“What’s it feel like to have a sense of cultural heritage?”

My roommate seemed like the right person to ask. He’s Jewish and much more in touch with his cultural traditions than I am with mine.

“What?”

It is an out-of-nowhere question, but it seemed appropriate enough since I’m more or less an out-of-nowhere guy, just another Western European mutt. My sense of cultural heritage is entirely contained in the lefsa I ignore on the table every Thanksgiving to honor my Norwegian ancestry.

Well, there’s always the good ol’ generic All-American traditions that all us cultural nowhere men can celebrate, like Thanksgiving.

Of course, Thanksgiving really does celebrate the white man’s first lie to the natives, whose entire way of life settlers thereafter annihilated.

It’s true. White folk killed a number of civilizations, from the Aztecs to the Sioux. And there were hundreds of years between that and Hiroshima and Nagasaki, which weren’t nearly as devastating. Japan’s still around, and it still has its history and its land. Maybe those hundreds of years put us out of practice.
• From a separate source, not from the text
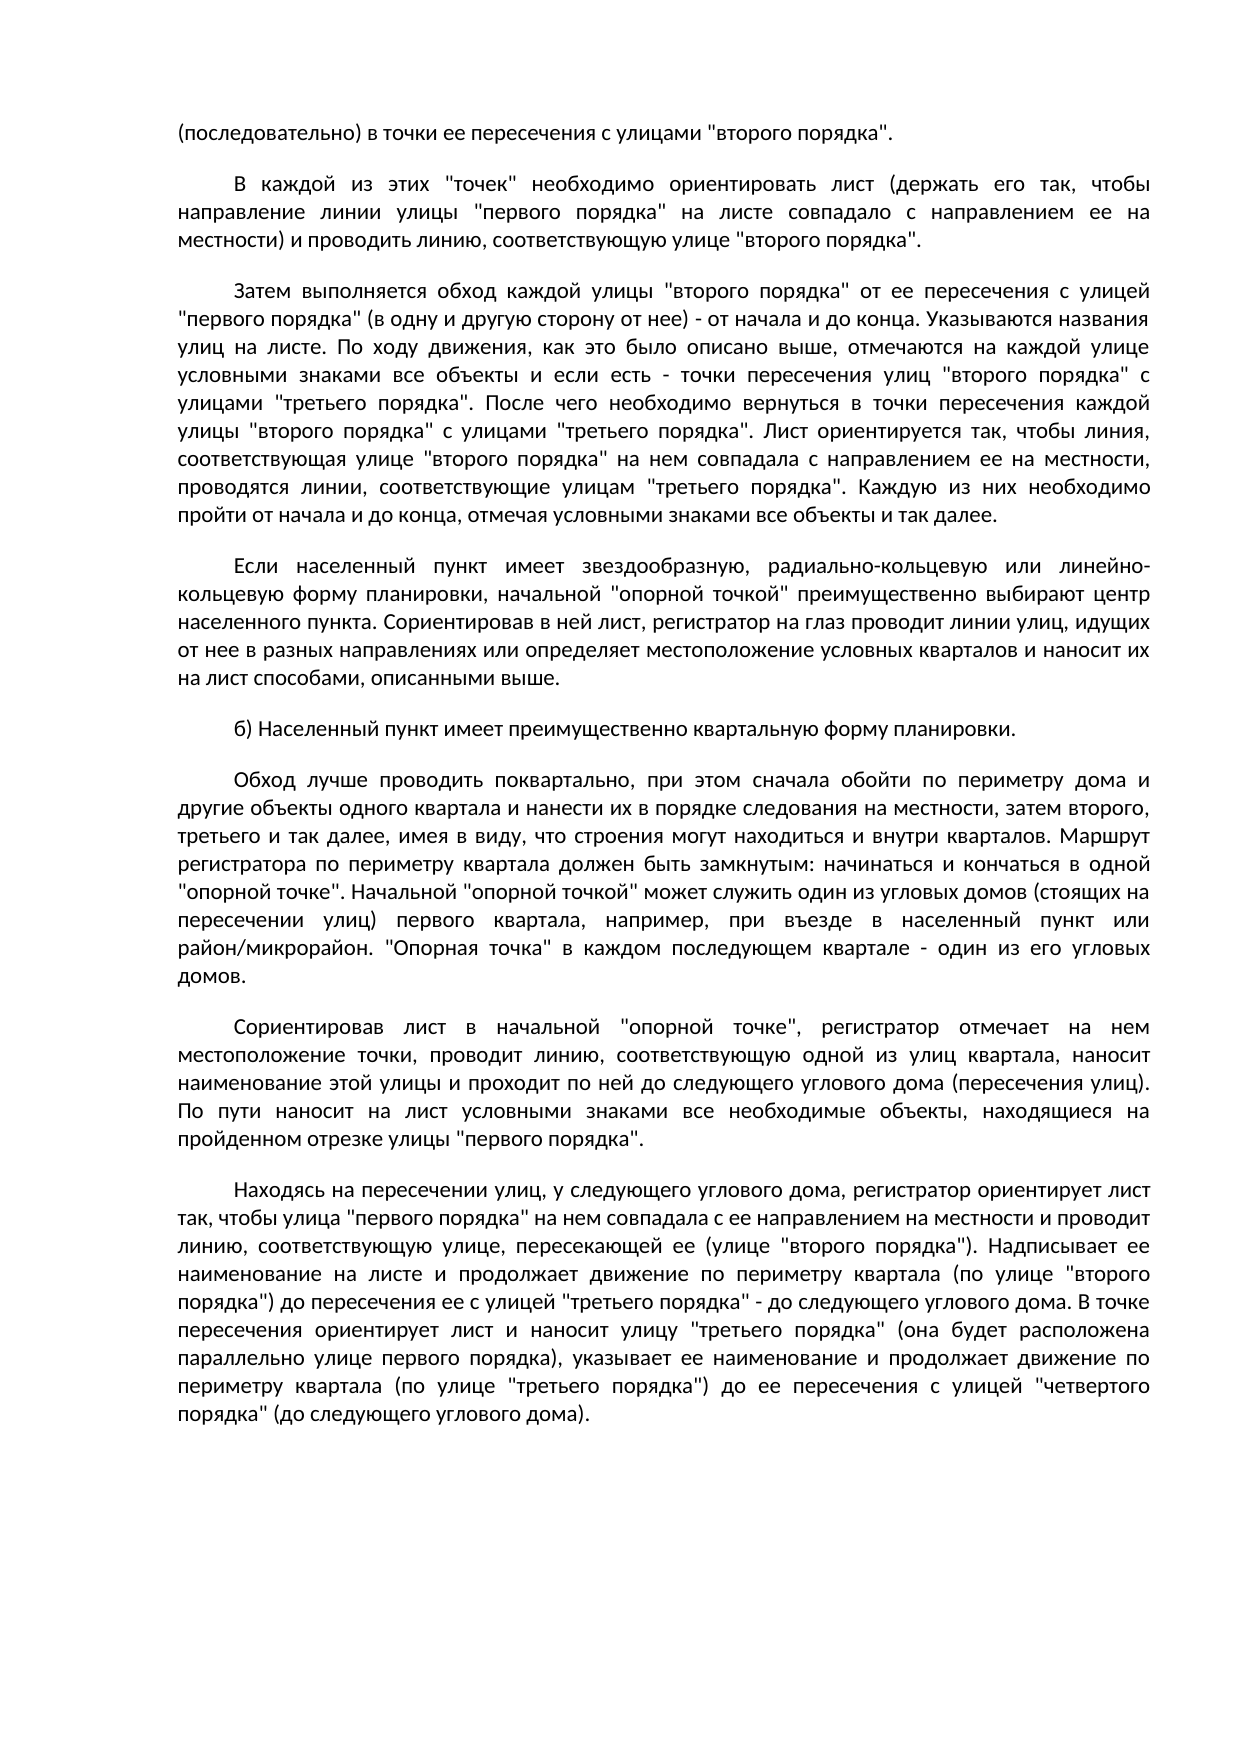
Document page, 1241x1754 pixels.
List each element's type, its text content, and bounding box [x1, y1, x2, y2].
Thanksgiving isn’t the only bloody day we white folk like to celebrate. There’s Columbus Day, which has been unofficially banned in some parts of the country. Probably rightly so. Nobody who was here before us enjoys celebrating our arrival.

So instead of history and heritage, I’ve got horror stories. Being a Euro-mutt kind of sucks that way. That’s probably why I lost any particular attachment to my cultural traditions. They’ve been pretty cataclysmic, historically.

Now there’s the American pseudo-culture, almost entirely composed of advertisements. It’s doing the same thing Christianity did to other cultures. In the Middle Ages in Europe, heathens were encouraged to start celebrating Christian holidays instead.

Today, Christianity is getting its own. The Christmas spirit is still around, in a way. But Christmas and capitalism were a match made in hell, so to speak. Eventually Santa’s just gonna be some guy in a rocket-sled who delivers presents to all the rich kids.

I guess we sort of ruined our own culture in the end, after stepping on numerous other cultures. So here I am, wondering what it’s like to have a cultural identity.

Generic White Guy disease isn’t easy, but it’s not that bad. As long as we don’t kill a bunch of people or repress anybody, we’ve outdone our ancestors. We really don’t have tough standards to live up to that way.

So there isn’t a lot of cultural tradition in the stars for me. There are a lot of Americans in that same boat regardless of ethnicity. A lot of us have no attachment to our ancestry. But anybody can have a culture for himself or herself. I’m making mine out of concerts and I.V. parties. Sure, it’ll change when my body can’t take that kind of nonsense anymore. But it’ll be a part of my history.

Eliav, the roommate, told me that he feels a sense of belonging to a sort of world community in the Jewish people. He also told me that every Temple in the world reads the same section of the Torah as any other on a given date in the Jewish calendar. That’s tradition.

And that’s what we culture-of-one kinds really miss out on. But sometimes I like the fact that I’m not on the same page as any other person in the world. I’ll just stick to forgetting about that lefsa every Thanksgiving and eating a huge meal.

Cory Anthony is the Daily Nexus assistant Opinion editor. He’ll let you know when he finds his cultural identity.